De nombreux commerçants sont venus s'installer pour l'occasion sur la place principale pour vendre nourriture et artisanat en tous genres, à deux pas d'une église et d'une arène.
"Le carnaval a été introduit pas les Espagnols au XVIIe siècle, explique Dario Lemus Tlapale, responsable des affaires culturelles à la mairie. Les autorités avaient toutefois exigé que l'on ne se moque pas des personnages publics".
Les habitants ont trouvé la parade et font défiler d'impressionnants costumes où la raillerie à l'encontre des colonisateurs a été élevée au rang d'art.
Masques coiffés de plumes de plusieurs mètres de hauteur, tissus somptueux brodés à la main et ornés de petit crânes, costumes européens et ombrelles élégantes: le carnaval offre un splendide résumé des cultures venues s'entrechoquer dans la région.
"Les costumes représentent une fusion des cultures européennes et préhispaniques. La partie haute de chaque costume est héritée de la culture préhispanique, celle du bas provient de la culture européenne" explique Tlapale.
Au total, 15 grands types de costumes défilent dans les rues, pour la plupart entièrement refaits chaque année par les habitants qui dansent en couple devant le public.
"Je suis très fier de porter ce costume" commente Arturo, 23 ans, ingénieur civil. Mais "c'est très physique, les costumes peuvent peser 25-30 kilos".
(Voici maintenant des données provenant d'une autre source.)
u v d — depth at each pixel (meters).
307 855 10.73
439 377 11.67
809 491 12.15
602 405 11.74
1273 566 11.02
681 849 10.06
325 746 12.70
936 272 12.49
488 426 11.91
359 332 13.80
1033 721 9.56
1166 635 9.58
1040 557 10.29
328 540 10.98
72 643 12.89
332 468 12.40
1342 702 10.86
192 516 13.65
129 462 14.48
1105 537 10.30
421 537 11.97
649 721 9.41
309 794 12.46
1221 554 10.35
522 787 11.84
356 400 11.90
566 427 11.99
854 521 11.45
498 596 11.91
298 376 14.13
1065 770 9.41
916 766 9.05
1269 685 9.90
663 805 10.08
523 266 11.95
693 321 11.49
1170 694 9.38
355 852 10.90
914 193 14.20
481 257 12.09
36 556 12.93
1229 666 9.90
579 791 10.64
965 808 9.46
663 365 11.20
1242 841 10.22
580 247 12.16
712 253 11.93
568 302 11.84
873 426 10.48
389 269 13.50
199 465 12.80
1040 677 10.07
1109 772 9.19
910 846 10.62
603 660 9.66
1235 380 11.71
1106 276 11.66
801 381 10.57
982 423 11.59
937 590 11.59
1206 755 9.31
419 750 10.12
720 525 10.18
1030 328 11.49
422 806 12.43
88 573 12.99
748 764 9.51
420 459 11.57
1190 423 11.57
"Chaque année je fabrique le mien, explique Melani Mitchel, danseuse âgée de 15 ans. Je prépare trois modèles différents pour les différentes apparitions".
Traite des femmes, trafic de carburant
Melanie Michel et Alfredo Alvarez portent leurs costumes pour le festival de Tlaxcala, à Mexico, le 13 février 2018. |
Photo : AFP/VNA/CVN |
À quelques kilomètres de là, une réalité plus sordide échappe aux regards. Des jeunes filles du même âge sont obligées de se prostituer à Tenancingo, considérée comme la capitale mexicaine de la traite des femmes.
"Quelques jeunes filles de la commune s'y trouvent", témoigne anonymement une habitante.
Pour ces adolescentes, le scénario est souvent le même : "Elle rencontre un jeune homme dont elle tombe amoureuse. Ils se marient, elle accouche d'un premier enfant et ensuite il l'oblige à se prostituer sous peine de s'en prendre à l'enfant", explique-elle.
Les proxénètes de Tenancingo, à la tête d'un réseau international, les envoient parfois se prostituer aux États-Unis voire jusqu'en Nouvelle-Zélande, selon la justice.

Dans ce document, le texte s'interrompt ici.